*** MATERIALS PROVIDED ***

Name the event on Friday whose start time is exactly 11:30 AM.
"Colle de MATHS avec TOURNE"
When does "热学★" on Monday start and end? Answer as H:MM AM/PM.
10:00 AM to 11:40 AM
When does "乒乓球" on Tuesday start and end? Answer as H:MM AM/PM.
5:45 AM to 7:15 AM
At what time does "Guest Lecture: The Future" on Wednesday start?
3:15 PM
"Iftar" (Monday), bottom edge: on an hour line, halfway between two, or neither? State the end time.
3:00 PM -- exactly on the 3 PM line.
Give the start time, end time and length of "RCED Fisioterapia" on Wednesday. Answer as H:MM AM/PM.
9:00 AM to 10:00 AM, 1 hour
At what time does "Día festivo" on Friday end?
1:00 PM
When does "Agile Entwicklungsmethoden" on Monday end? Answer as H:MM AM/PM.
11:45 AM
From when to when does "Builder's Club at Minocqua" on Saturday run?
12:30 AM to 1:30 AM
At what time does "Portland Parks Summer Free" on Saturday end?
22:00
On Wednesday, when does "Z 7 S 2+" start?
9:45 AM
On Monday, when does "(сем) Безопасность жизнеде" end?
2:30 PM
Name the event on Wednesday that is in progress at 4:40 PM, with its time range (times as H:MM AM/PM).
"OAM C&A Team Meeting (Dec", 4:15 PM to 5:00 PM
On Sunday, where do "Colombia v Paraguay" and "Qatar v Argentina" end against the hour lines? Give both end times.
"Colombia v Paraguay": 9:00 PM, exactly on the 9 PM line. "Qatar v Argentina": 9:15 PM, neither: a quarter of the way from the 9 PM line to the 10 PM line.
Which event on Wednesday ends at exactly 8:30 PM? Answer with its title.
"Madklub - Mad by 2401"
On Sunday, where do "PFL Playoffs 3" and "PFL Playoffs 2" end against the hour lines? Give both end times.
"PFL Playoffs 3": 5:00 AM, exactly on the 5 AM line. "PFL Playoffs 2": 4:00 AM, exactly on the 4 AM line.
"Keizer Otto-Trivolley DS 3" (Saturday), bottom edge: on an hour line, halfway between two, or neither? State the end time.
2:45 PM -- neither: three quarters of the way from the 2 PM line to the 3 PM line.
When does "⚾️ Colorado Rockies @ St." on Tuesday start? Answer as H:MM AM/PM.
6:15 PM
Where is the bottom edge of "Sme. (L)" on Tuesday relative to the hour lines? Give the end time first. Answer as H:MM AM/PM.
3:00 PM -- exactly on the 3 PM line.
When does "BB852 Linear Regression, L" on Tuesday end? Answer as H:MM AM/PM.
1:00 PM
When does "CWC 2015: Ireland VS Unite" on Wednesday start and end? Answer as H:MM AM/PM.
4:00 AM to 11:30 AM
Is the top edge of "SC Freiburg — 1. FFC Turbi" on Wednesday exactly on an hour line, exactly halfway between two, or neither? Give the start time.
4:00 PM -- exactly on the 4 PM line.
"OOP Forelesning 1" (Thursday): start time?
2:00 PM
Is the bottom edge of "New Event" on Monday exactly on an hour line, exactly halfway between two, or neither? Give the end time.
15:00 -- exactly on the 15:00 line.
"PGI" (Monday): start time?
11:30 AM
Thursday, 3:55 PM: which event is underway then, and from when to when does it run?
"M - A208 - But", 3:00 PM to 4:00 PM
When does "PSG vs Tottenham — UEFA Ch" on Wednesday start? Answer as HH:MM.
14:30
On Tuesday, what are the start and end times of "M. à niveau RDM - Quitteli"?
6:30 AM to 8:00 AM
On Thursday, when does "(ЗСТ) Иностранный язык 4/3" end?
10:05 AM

***

**GIVEN REQUEST**. Render every line of the data above as one string in a JSON list, keeping the original order and leaving out blank lines.

**SOLUTION TO THE PROBLEM**.
[
  "Name the event on Friday whose start time is exactly 11:30 AM.",
  "\"Colle de MATHS avec TOURNE\"",
  "When does \"热学★\" on Monday start and end? Answer as H:MM AM/PM.",
  "10:00 AM to 11:40 AM",
  "When does \"乒乓球\" on Tuesday start and end? Answer as H:MM AM/PM.",
  "5:45 AM to 7:15 AM",
  "At what time does \"Guest Lecture: The Future\" on Wednesday start?",
  "3:15 PM",
  "\"Iftar\" (Monday), bottom edge: on an hour line, halfway between two, or neither? State the end time.",
  "3:00 PM -- exactly on the 3 PM line.",
  "Give the start time, end time and length of \"RCED Fisioterapia\" on Wednesday. Answer as H:MM AM/PM.",
  "9:00 AM to 10:00 AM, 1 hour",
  "At what time does \"Día festivo\" on Friday end?",
  "1:00 PM",
  "When does \"Agile Entwicklungsmethoden\" on Monday end? Answer as H:MM AM/PM.",
  "11:45 AM",
  "From when to when does \"Builder's Club at Minocqua\" on Saturday run?",
  "12:30 AM to 1:30 AM",
  "At what time does \"Portland Parks Summer Free\" on Saturday end?",
  "22:00",
  "On Wednesday, when does \"Z 7 S 2+\" start?",
  "9:45 AM",
  "On Monday, when does \"(сем) Безопасность жизнеде\" end?",
  "2:30 PM",
  "Name the event on Wednesday that is in progress at 4:40 PM, with its time range (times as H:MM AM/PM).",
  "\"OAM C&A Team Meeting (Dec\", 4:15 PM to 5:00 PM",
  "On Sunday, where do \"Colombia v Paraguay\" and \"Qatar v Argentina\" end against the hour lines? Give both end times.",
  "\"Colombia v Paraguay\": 9:00 PM, exactly on the 9 PM line. \"Qatar v Argentina\": 9:15 PM, neither: a quarter of the way from the 9 PM line to the 10 PM line.",
  "Which event on Wednesday ends at exactly 8:30 PM? Answer with its title.",
  "\"Madklub - Mad by 2401\"",
  "On Sunday, where do \"PFL Playoffs 3\" and \"PFL Playoffs 2\" end against the hour lines? Give both end times.",
  "\"PFL Playoffs 3\": 5:00 AM, exactly on the 5 AM line. \"PFL Playoffs 2\": 4:00 AM, exactly on the 4 AM line.",
  "\"Keizer Otto-Trivolley DS 3\" (Saturday), bottom edge: on an hour line, halfway between two, or neither? State the end time.",
  "2:45 PM -- neither: three quarters of the way from the 2 PM line to the 3 PM line.",
  "When does \"⚾️ Colorado Rockies @ St.\" on Tuesday start? Answer as H:MM AM/PM.",
  "6:15 PM",
  "Where is the bottom edge of \"Sme. (L)\" on Tuesday relative to the hour lines? Give the end time first. Answer as H:MM AM/PM.",
  "3:00 PM -- exactly on the 3 PM line.",
  "When does \"BB852 Linear Regression, L\" on Tuesday end? Answer as H:MM AM/PM.",
  "1:00 PM",
  "When does \"CWC 2015: Ireland VS Unite\" on Wednesday start and end? Answer as H:MM AM/PM.",
  "4:00 AM to 11:30 AM",
  "Is the top edge of \"SC Freiburg — 1. FFC Turbi\" on Wednesday exactly on an hour line, exactly halfway between two, or neither? Give the start time.",
  "4:00 PM -- exactly on the 4 PM line.",
  "\"OOP Forelesning 1\" (Thursday): start time?",
  "2:00 PM",
  "Is the bottom edge of \"New Event\" on Monday exactly on an hour line, exactly halfway between two, or neither? Give the end time.",
  "15:00 -- exactly on the 15:00 line.",
  "\"PGI\" (Monday): start time?",
  "11:30 AM",
  "Thursday, 3:55 PM: which event is underway then, and from when to when does it run?",
  "\"M - A208 - But\", 3:00 PM to 4:00 PM",
  "When does \"PSG vs Tottenham — UEFA Ch\" on Wednesday start? Answer as HH:MM.",
  "14:30",
  "On Tuesday, what are the start and end times of \"M. à niveau RDM - Quitteli\"?",
  "6:30 AM to 8:00 AM",
  "On Thursday, when does \"(ЗСТ) Иностранный язык 4/3\" end?",
  "10:05 AM"
]